The Canada Mortgage and Housing Corporation (CMHC) has released its House Price Analysis and Assessment (HPAA) framework, which indicated that housing markets remain consistent with underlying demographic and economic factors such as employment and interest rates. The report stated however, that there are is a slight overvaluation, than what they should be based on underlying factors.

The HPAA is a framework that is built to assess housing market conditions, by looking at the economic, financial , and demographic drivers of the market.

Bob Dugan, the CMHC’s Chief Economist stated: “At the national level, other than a modest amount of overvaluation, we do not detect the presence of other risk factors such as overheating, price acceleration, and overbuilding. Risk of overvaluation is most evident in Montreal and Quebec, but the trend is improving. A modest risk of overvaluation is also present in Toronto, Calgary, and Halifax. Across the 8 Census Metropolitan Areas (CMAs) examined, there is no overheating or acceleration.”

However, this did come with a caveat, as the reports points out that there are multiple new construction projects underway, which could indicate overbuilding, if these do not sell when built.

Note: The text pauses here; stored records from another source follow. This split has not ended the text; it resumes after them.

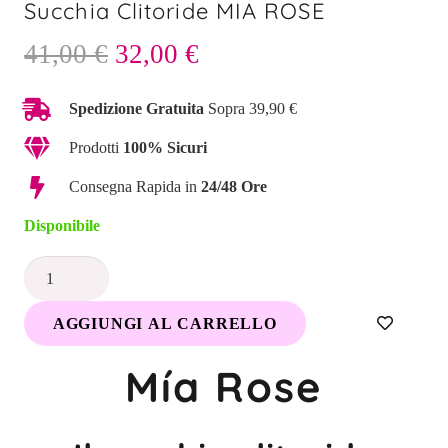
Succhia Clitoride MIA ROSE
Il
Il
41,00
€
32,00
€
prezzo
prezzo
originale
attuale
Spedizione Gratuita
Sopra 39,90 €
era:
è:
Prodotti
100% Sicuri
41,00 €.
32,00 €.
Consegna Rapida in
24/48 Ore
Disponibile
Succhia
Clitoride
AGGIUNGI AL CARRELLO
MIA
ROSE
Mía Rose
quantità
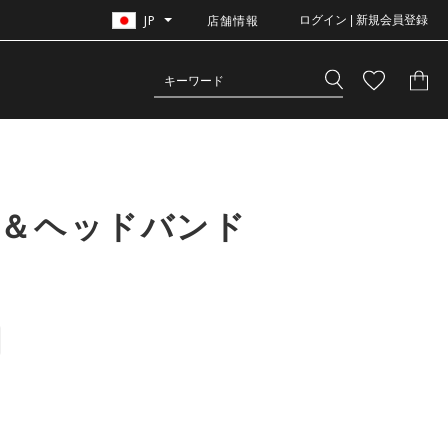
JP
店舗情報
ログイン | 新規会員登録
ド＆ヘッドバンド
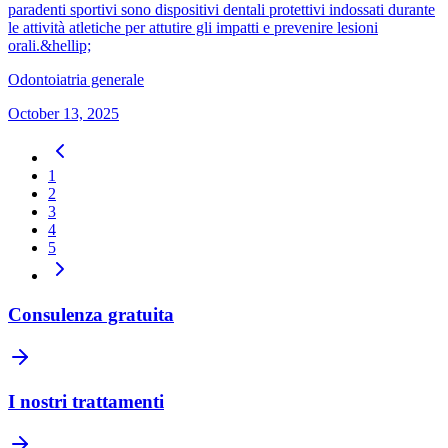
paradenti sportivi sono dispositivi dentali protettivi indossati durante
le attività atletiche per attutire gli impatti e prevenire lesioni
orali.&hellip;
Odontoiatria generale
October 13, 2025
1
2
3
4
5
Consulenza gratuita
I nostri trattamenti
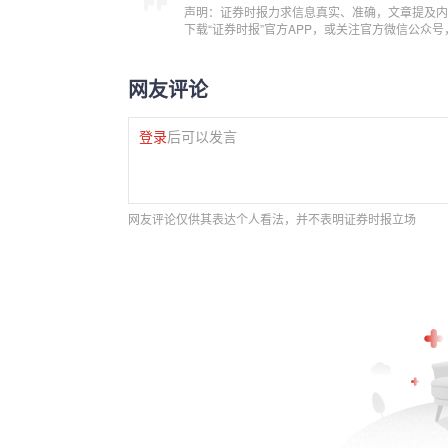
声明：证券时报力求信息真实、准确，文章提及内
下载“证券时报”官方APP，或关注官方微信公众
网友评论
登录
后可以发言
网友评论仅供其表达个人看法，并不表明证券时报立场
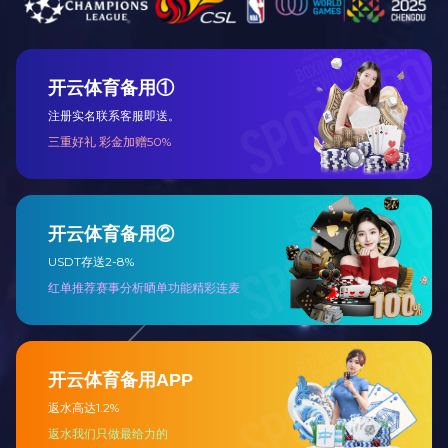
叠层母排
查看详细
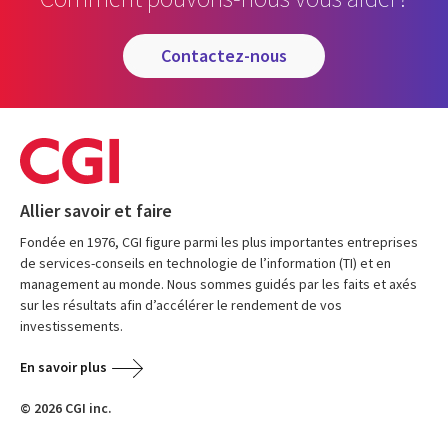
contactez-nous
Allier savoir et faire
Fondée en 1976, CGI figure parmi les plus importantes entreprises
de services-conseils en technologie de l’information (TI) et en
management au monde. Nous sommes guidés par les faits et axés
sur les résultats afin d’accélérer le rendement de vos
investissements.
En savoir plus
© 2026 CGI inc.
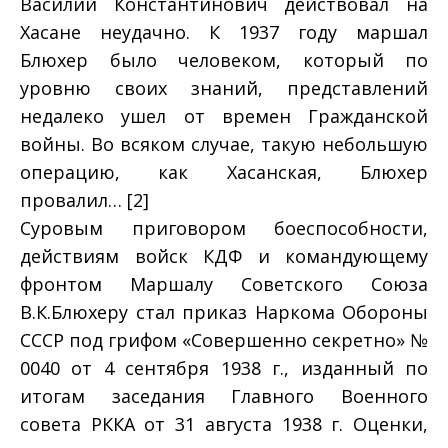
Василий Константинович действовал на
Хасане неудачно. К 1937 году маршал
Блюхер было человеком, который по
уровню своих знаний, представлений
недалеко ушел от времен Гражданской
войны. Во всяком случае, такую небольшую
операцию, как Хасанская, Блюхер
провалил… [2]
Суровым приговором боеспособности,
действиям войск КДФ и командующему
фронтом Маршалу Советского Союза
В.К.Блюхеру стал приказ Наркома Обороны
СССР под грифом «Совершенно секретно» №
0040 от 4 сентября 1938 г., изданный по
итогам заседания Главного Военного
совета РККА от 31 августа 1938 г. Оценки,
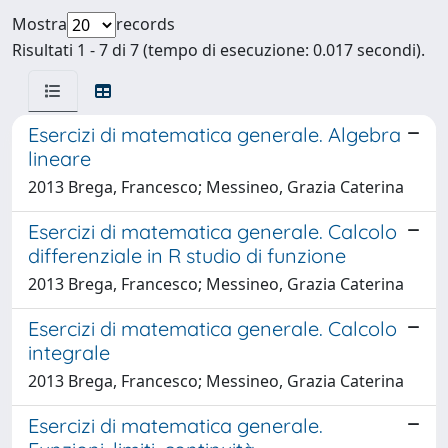
Mostra
records
Risultati 1 - 7 di 7 (tempo di esecuzione: 0.017 secondi).
Esercizi di matematica generale. Algebra
lineare
2013 Brega, Francesco; Messineo, Grazia Caterina
Esercizi di matematica generale. Calcolo
differenziale in R studio di funzione
2013 Brega, Francesco; Messineo, Grazia Caterina
Esercizi di matematica generale. Calcolo
integrale
2013 Brega, Francesco; Messineo, Grazia Caterina
Esercizi di matematica generale.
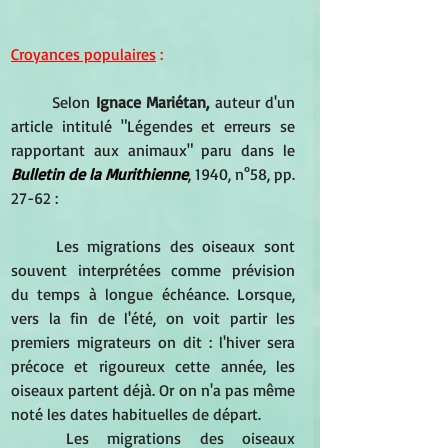
Croyances populaires
 :
Selon 
Ignace Mariétan,
 auteur d'un 
article intitulé "Légendes et erreurs se 
rapportant aux animaux" paru dans le 
Bulletin de la Murithienne
, 1940, n°58, pp. 
27-62 :
Les migrations des oiseaux sont 
souvent interprétées comme prévision 
du temps à longue échéance. Lorsque, 
vers la fin de l'été, on voit partir les 
premiers migrateurs on dit : l'hiver sera 
précoce et rigoureux cette année, les 
oiseaux partent déjà. Or on n'a pas même 
noté les dates habituelles de départ. 
Les migrations des oiseaux 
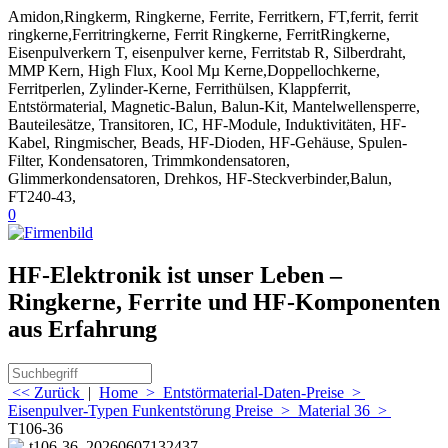
Amidon,Ringkerm, Ringkerne, Ferrite, Ferritkern, FT,ferrit, ferrit
ringkerne,Ferritringkerne, Ferrit Ringkerne, FerritRingkerne,
Eisenpulverkern T, eisenpulver kerne, Ferritstab R, Silberdraht,
MMP Kern, High Flux, Kool Mµ Kerne,Doppellochkerne,
Ferritperlen, Zylinder-Kerne, Ferrithülsen, Klappferrit,
Entstörmaterial, Magnetic-Balun, Balun-Kit, Mantelwellensperre,
Bauteilesätze, Transitoren, IC, HF-Module, Induktivitäten, HF-
Kabel, Ringmischer, Beads, HF-Dioden, HF-Gehäuse, Spulen-
Filter, Kondensatoren, Trimmkondensatoren,
Glimmerkondensatoren, Drehkos, HF-Steckverbinder,Balun,
FT240-43,
0
HF-Elektronik ist unser Leben –
Ringkerne, Ferrite und HF-Komponenten
aus Erfahrung
<< Zurück
|
Home
>
Entstörmaterial-Daten-Preise
>
Eisenpulver-Typen Funkentstörung Preise
>
Material 36
>
T106-36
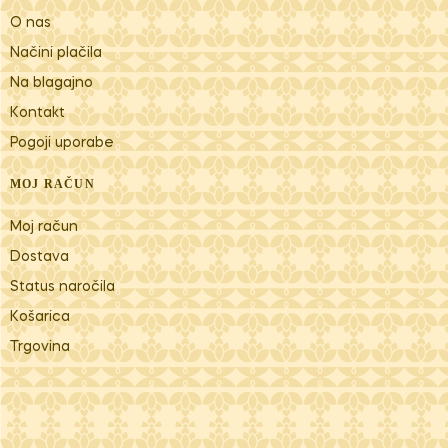
O nas
Načini plačila
Na blagajno
Kontakt
Pogoji uporabe
MOJ RAČUN
Moj račun
Dostava
Status naročila
Košarica
Trgovina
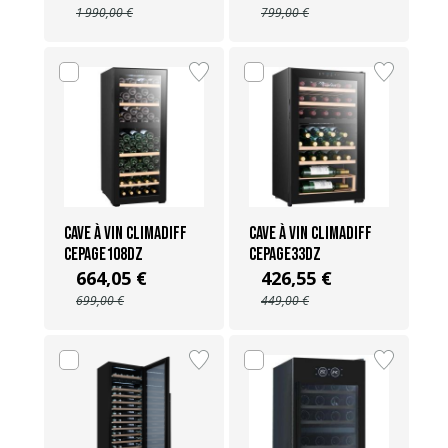
1 990,00 €
799,00 €
Cave à vin Climadiff
Cave à vin Climadiff
CEPAGE108DZ
CEPAGE33DZ
664,05 €
426,55 €
699,00 €
449,00 €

“There is however a cautionary note with respect to overbuilding in Toronto and Montreal. The number of units under construction is elevated in these centres. This could develop into overbuilding if these units are completed but not sold. To mitigate this risk, builders will need to hit the appropriate balance in channeling new demand between units that are currently under construction but not sold and units that in the planning stage” stated Bob Dugan.